ABOUT THIS TASK
The answer must be every line of the records below that contains the word "corners".

(Plain-text engineering files)
----

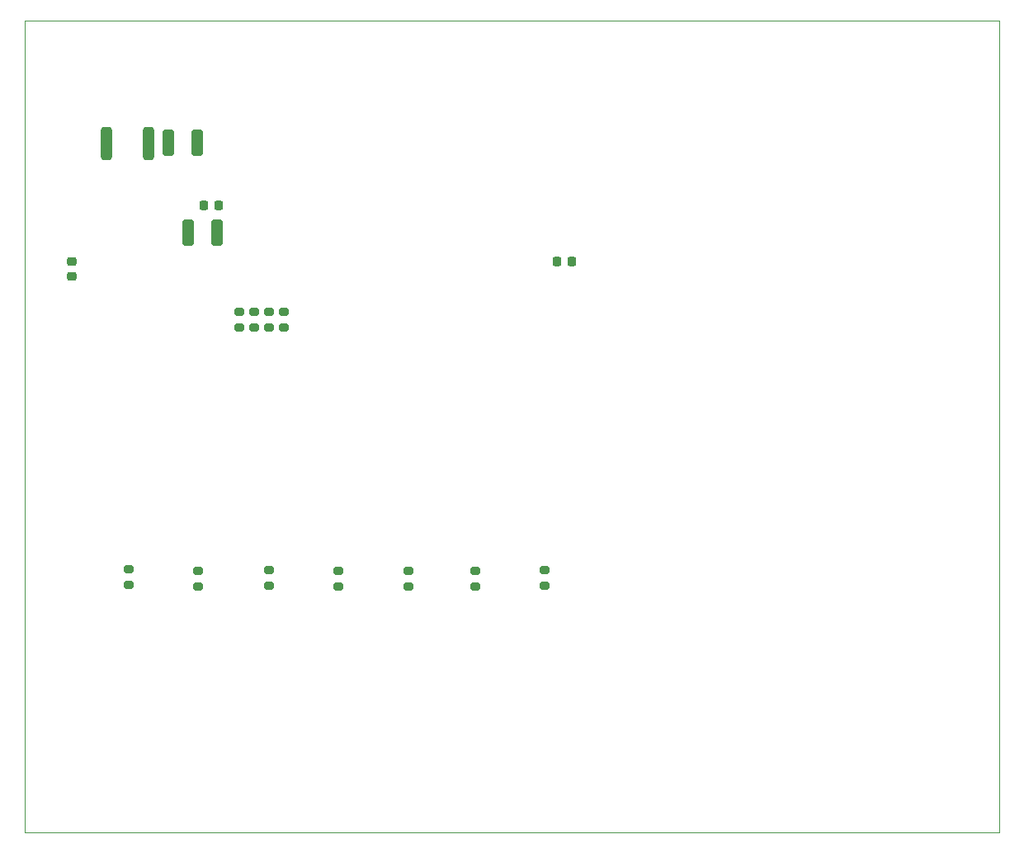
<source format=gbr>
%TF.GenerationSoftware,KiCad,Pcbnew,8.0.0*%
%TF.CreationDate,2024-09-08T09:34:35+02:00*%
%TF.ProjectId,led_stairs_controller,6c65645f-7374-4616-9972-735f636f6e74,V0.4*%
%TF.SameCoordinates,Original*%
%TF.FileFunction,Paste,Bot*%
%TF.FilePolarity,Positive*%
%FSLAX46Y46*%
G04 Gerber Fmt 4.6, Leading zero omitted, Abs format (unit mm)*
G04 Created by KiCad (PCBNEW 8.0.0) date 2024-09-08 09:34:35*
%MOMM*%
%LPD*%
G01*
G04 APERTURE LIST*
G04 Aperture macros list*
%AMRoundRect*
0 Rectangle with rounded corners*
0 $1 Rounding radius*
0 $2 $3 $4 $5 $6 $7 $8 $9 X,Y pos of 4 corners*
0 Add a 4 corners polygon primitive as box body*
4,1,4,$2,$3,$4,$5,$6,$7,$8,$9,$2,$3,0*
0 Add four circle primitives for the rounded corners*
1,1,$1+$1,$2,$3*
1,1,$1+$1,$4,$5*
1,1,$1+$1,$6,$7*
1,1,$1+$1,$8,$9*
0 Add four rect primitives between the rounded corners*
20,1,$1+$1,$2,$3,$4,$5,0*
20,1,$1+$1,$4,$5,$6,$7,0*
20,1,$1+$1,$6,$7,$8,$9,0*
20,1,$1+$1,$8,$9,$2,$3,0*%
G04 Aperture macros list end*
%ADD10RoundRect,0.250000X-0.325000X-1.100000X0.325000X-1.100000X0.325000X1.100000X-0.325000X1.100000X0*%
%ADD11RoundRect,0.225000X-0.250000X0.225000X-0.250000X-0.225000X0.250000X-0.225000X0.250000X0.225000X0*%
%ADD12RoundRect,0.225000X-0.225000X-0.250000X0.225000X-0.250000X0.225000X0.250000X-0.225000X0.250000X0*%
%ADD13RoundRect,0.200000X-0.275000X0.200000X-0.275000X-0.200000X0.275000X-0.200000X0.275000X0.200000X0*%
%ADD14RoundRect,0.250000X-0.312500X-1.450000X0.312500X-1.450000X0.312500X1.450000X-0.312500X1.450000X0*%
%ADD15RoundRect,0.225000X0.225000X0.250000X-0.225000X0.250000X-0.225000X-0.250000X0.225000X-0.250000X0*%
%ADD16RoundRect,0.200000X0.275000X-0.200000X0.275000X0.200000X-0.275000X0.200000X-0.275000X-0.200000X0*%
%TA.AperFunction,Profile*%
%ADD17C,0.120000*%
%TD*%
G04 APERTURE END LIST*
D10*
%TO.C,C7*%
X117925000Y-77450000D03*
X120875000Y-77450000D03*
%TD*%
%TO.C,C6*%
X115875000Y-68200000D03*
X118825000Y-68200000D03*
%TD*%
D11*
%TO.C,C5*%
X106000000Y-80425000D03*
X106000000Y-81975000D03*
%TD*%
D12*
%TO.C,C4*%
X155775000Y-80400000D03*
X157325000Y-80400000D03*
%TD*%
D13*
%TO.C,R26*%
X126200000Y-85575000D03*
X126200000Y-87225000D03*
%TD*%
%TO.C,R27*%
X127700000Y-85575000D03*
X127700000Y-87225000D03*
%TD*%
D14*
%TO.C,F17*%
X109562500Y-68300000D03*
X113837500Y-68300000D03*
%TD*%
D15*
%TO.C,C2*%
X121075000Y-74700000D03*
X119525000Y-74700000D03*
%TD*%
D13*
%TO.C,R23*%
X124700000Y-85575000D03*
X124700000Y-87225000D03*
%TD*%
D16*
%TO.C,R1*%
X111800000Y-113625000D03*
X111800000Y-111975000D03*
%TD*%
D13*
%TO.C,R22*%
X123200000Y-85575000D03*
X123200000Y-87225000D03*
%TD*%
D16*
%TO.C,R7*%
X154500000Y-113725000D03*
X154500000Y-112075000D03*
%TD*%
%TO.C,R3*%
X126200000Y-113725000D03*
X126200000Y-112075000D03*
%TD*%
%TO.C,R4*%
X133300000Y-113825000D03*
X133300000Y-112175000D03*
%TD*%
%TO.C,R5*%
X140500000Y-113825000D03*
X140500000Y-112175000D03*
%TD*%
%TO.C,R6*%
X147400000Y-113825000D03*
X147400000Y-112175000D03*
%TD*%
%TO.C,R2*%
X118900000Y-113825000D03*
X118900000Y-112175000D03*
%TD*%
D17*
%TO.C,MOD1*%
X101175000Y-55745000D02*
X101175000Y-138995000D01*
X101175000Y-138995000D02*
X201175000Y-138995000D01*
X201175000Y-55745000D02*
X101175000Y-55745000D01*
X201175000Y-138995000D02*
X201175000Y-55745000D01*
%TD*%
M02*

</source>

----

ANSWER BOX
0 Rectangle with rounded corners*
0 $2 $3 $4 $5 $6 $7 $8 $9 X,Y pos of 4 corners*
0 Add a 4 corners polygon primitive as box body*
0 Add four circle primitives for the rounded corners*
0 Add four rect primitives between the rounded corners*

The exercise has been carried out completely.